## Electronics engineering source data
'''

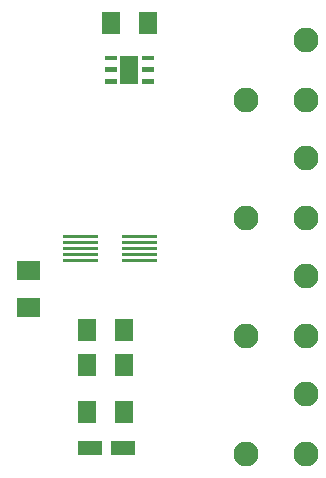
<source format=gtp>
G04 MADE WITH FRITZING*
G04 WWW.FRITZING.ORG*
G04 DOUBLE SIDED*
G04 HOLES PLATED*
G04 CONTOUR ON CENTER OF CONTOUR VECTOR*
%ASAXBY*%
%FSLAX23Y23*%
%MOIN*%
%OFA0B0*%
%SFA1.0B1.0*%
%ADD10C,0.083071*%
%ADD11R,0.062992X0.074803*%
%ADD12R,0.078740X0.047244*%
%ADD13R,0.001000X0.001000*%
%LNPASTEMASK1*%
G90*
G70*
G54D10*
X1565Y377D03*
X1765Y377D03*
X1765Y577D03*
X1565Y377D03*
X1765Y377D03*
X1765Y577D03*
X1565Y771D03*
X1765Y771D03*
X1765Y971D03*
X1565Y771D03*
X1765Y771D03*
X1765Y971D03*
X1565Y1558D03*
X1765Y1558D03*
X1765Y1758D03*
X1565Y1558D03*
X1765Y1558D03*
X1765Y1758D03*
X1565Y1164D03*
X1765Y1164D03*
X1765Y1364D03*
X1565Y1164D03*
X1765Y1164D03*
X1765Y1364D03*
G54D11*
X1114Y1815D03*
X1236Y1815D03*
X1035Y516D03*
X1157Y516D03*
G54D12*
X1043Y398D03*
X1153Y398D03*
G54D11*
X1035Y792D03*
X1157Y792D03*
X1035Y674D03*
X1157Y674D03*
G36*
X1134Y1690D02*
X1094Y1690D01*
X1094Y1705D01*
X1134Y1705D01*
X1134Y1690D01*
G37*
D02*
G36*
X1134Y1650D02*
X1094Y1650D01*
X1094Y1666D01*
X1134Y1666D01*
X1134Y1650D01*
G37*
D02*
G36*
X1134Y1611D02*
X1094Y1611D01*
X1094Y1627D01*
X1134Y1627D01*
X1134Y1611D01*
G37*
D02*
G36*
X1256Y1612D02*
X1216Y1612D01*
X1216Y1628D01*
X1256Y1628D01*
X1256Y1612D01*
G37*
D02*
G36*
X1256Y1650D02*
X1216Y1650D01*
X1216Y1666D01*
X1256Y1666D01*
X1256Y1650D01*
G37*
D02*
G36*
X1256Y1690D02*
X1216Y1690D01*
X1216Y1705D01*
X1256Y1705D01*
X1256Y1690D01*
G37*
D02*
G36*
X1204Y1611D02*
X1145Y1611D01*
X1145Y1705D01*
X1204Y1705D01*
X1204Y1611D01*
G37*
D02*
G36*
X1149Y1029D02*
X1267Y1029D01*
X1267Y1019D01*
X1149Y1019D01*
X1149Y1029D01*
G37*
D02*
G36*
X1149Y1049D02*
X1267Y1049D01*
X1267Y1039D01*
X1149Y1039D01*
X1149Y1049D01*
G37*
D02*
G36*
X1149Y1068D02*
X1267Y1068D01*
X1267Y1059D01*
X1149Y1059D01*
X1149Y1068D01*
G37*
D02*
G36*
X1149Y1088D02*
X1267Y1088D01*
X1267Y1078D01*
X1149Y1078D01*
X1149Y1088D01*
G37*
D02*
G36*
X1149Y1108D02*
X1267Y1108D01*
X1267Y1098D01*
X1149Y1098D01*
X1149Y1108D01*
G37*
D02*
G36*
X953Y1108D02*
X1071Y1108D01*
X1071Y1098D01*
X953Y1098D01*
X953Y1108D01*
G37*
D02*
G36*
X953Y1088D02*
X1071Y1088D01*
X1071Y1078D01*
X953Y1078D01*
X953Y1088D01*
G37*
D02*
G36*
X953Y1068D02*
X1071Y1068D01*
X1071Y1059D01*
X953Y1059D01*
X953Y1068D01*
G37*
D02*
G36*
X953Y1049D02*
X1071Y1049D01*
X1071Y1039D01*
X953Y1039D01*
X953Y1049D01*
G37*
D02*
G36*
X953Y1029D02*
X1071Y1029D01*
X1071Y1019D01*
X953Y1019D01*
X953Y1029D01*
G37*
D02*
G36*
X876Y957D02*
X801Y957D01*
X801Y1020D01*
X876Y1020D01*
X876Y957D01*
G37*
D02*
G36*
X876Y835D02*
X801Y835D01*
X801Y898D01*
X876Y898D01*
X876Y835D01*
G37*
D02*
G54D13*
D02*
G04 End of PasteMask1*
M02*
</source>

'''

Keep the pictures out of the copy and return the rest of the data above exactly.

## Reply to the exercise
<source format=gtp>
G04 MADE WITH FRITZING*
G04 WWW.FRITZING.ORG*
G04 DOUBLE SIDED*
G04 HOLES PLATED*
G04 CONTOUR ON CENTER OF CONTOUR VECTOR*
%ASAXBY*%
%FSLAX23Y23*%
%MOIN*%
%OFA0B0*%
%SFA1.0B1.0*%
%ADD10C,0.083071*%
%ADD11R,0.062992X0.074803*%
%ADD12R,0.078740X0.047244*%
%ADD13R,0.001000X0.001000*%
%LNPASTEMASK1*%
G90*
G70*
G54D10*
X1565Y377D03*
X1765Y377D03*
X1765Y577D03*
X1565Y377D03*
X1765Y377D03*
X1765Y577D03*
X1565Y771D03*
X1765Y771D03*
X1765Y971D03*
X1565Y771D03*
X1765Y771D03*
X1765Y971D03*
X1565Y1558D03*
X1765Y1558D03*
X1765Y1758D03*
X1565Y1558D03*
X1765Y1558D03*
X1765Y1758D03*
X1565Y1164D03*
X1765Y1164D03*
X1765Y1364D03*
X1565Y1164D03*
X1765Y1164D03*
X1765Y1364D03*
G54D11*
X1114Y1815D03*
X1236Y1815D03*
X1035Y516D03*
X1157Y516D03*
G54D12*
X1043Y398D03*
X1153Y398D03*
G54D11*
X1035Y792D03*
X1157Y792D03*
X1035Y674D03*
X1157Y674D03*
G36*
X1134Y1690D02*
X1094Y1690D01*
X1094Y1705D01*
X1134Y1705D01*
X1134Y1690D01*
G37*
D02*
G36*
X1134Y1650D02*
X1094Y1650D01*
X1094Y1666D01*
X1134Y1666D01*
X1134Y1650D01*
G37*
D02*
G36*
X1134Y1611D02*
X1094Y1611D01*
X1094Y1627D01*
X1134Y1627D01*
X1134Y1611D01*
G37*
D02*
G36*
X1256Y1612D02*
X1216Y1612D01*
X1216Y1628D01*
X1256Y1628D01*
X1256Y1612D01*
G37*
D02*
G36*
X1256Y1650D02*
X1216Y1650D01*
X1216Y1666D01*
X1256Y1666D01*
X1256Y1650D01*
G37*
D02*
G36*
X1256Y1690D02*
X1216Y1690D01*
X1216Y1705D01*
X1256Y1705D01*
X1256Y1690D01*
G37*
D02*
G36*
X1204Y1611D02*
X1145Y1611D01*
X1145Y1705D01*
X1204Y1705D01*
X1204Y1611D01*
G37*
D02*
G36*
X1149Y1029D02*
X1267Y1029D01*
X1267Y1019D01*
X1149Y1019D01*
X1149Y1029D01*
G37*
D02*
G36*
X1149Y1049D02*
X1267Y1049D01*
X1267Y1039D01*
X1149Y1039D01*
X1149Y1049D01*
G37*
D02*
G36*
X1149Y1068D02*
X1267Y1068D01*
X1267Y1059D01*
X1149Y1059D01*
X1149Y1068D01*
G37*
D02*
G36*
X1149Y1088D02*
X1267Y1088D01*
X1267Y1078D01*
X1149Y1078D01*
X1149Y1088D01*
G37*
D02*
G36*
X1149Y1108D02*
X1267Y1108D01*
X1267Y1098D01*
X1149Y1098D01*
X1149Y1108D01*
G37*
D02*
G36*
X953Y1108D02*
X1071Y1108D01*
X1071Y1098D01*
X953Y1098D01*
X953Y1108D01*
G37*
D02*
G36*
X953Y1088D02*
X1071Y1088D01*
X1071Y1078D01*
X953Y1078D01*
X953Y1088D01*
G37*
D02*
G36*
X953Y1068D02*
X1071Y1068D01*
X1071Y1059D01*
X953Y1059D01*
X953Y1068D01*
G37*
D02*
G36*
X953Y1049D02*
X1071Y1049D01*
X1071Y1039D01*
X953Y1039D01*
X953Y1049D01*
G37*
D02*
G36*
X953Y1029D02*
X1071Y1029D01*
X1071Y1019D01*
X953Y1019D01*
X953Y1029D01*
G37*
D02*
G36*
X876Y957D02*
X801Y957D01*
X801Y1020D01*
X876Y1020D01*
X876Y957D01*
G37*
D02*
G36*
X876Y835D02*
X801Y835D01*
X801Y898D01*
X876Y898D01*
X876Y835D01*
G37*
D02*
G54D13*
D02*
G04 End of PasteMask1*
M02*
</source>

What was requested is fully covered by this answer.